* Extract to read
________
The Red Shoes (Michael Powell & Emeric Pressburger, 1948)



Adam & Matty's takes (starts at 32:35)

The Powell-Pressburger part of this marathon is one I've been particularly looking forward to for a while, based on my experience with Colonel Blimp, and I specifically had high expectations for this film. I didn't know that much about it, but the screenshots I had seen and the connection to Black Swan were quite enough. To say these were not quite met would be - as always with these things - quite unfair, but here we are nonetheless. I like this film, and I do think there is a decent chance I would like it more upon rewatching it in a few years, but I didn't connect to it as much as I hoped I would.

It comes down to the central ballet sequence, I think. It's a scene I should absolutely love, not only because it's quite impressive and inventive technically, but because it quite literally encapsulates the whole film. Maybe that's part of the issue, as The Red Shoes (the story) is quite aptly summarised by Lermentov in fifteen seconds, and the ballet itself doesn't really seem to bring much more to it. Yes, Moira Shearer was an amazing dancer, and yes, the Archers do neat (though somewht confusing) stuff by adding effects to it, but the idea of the red shoes taking control doesn't quite transcribe, for example. I don't know if it's ballet that's not didactic enough an art form for me or if the story just isn't that developped. In any case, the whole film rests on that sequence, and while it's a good one, it's not the masterpiece it would need to be - and I say this as someone who generally enjoys protracted stuff like this (see also: An American in Paris and A Star Is Born).
________
(Collected data entries)
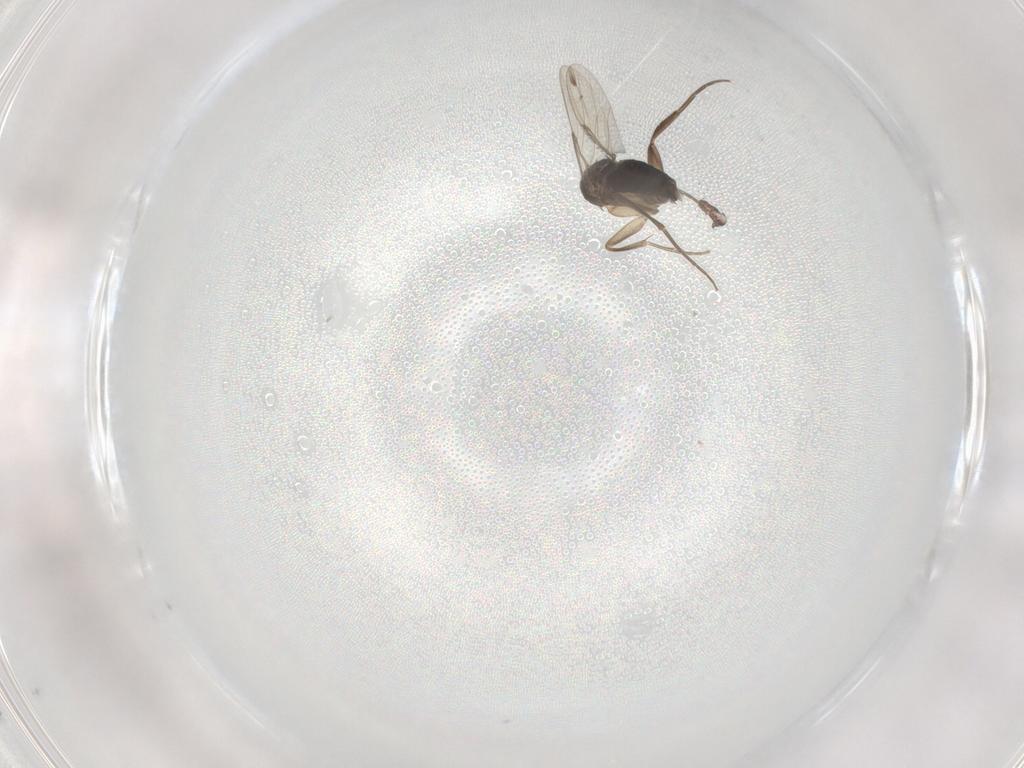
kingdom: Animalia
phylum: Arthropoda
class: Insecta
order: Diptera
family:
________
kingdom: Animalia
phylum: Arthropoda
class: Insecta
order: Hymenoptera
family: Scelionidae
________
* Short exercise 1
Summarize the review of The Red Shoes in two sentences.
* Short exercise 2
List every film the review of The Red Shoes mentions other than The Red Shoes itself.
* Short exercise 3
Write a continuation of the review of The Red Shoes, starting after its final sentence.

* Task answer 1
The reviewer likes The Red Shoes, though the film did not meet their high expectations, and thinks they might like it more on a rewatch in a few years. The problem lies mainly in the central ballet sequence: the whole film rests on it, and although it is impressive and technically inventive, it adds little to the story and is not the masterpiece it would need to be.

* Task answer 2
Colonel Blimp
Black Swan
An American in Paris
A Star Is Born

* Task answer 3
What does work great is Anton Wolbrook's performance. I was almost shocked when it became clear that his character was supposed to be the villain of the film, because I was so captivated by him, despite Lermontov being a theoretically typical tyrannical of an artist. I'd agree with Adam's interpretation of his feelings for Shearer's character: if he does love her, it translates for him in wanting to make her great, and to do that with him. Wolbrook brings something more to that part, makes you feel for the pain that he feels in seeing her get away from him, not so much because she could somehow not be a great artist without him, but simply because he wants to be the one to be accompanying her. Marius Goring is pretty good in a role that could easily come off as "bland protagonist we're supposed to root for but really don't care about", so that's a rather succesful "love" triangle, with Moira Shearer's acting being just good enough (helped by the very expressive makeup) to support her marvelous dancing.

As announced by Lermontov's summary of the Andersen story, the narrative here turns to the tragic, in ways that don't entirely work. What makes a tragedy is what happens to the protagonists, yes, but just as important is the feeling of inevitability, of implacapble destiny bringing us to the sad conclusion, and I don't know that it's entirely there. Narratively, yes, as we understand where this is going from the moment Lermontov casually mentions the ending of Andersen's story, but it's not quite there in the filmmaking... or rather, it's there and it isn't. I'm not sure exactly what makes me feel this way, because any time we go to a closeup of Moira Shearer, yes, we do feel the tragedy coming... but then the rest of the film is not quite as intense as that. Maybe it's the lack of a true villain: Wolbrook is too good for his part almost ? But I don't know that a tragedy needs a villain either... I don't know, the more I think about it, the less I understand why I ended up underwhelmed by it all. The weight of expectations, possibly, and I should say that I did like it quite a bit still, just not as much as it may deserve... I guess I'll have to revisit it somewhere down the line.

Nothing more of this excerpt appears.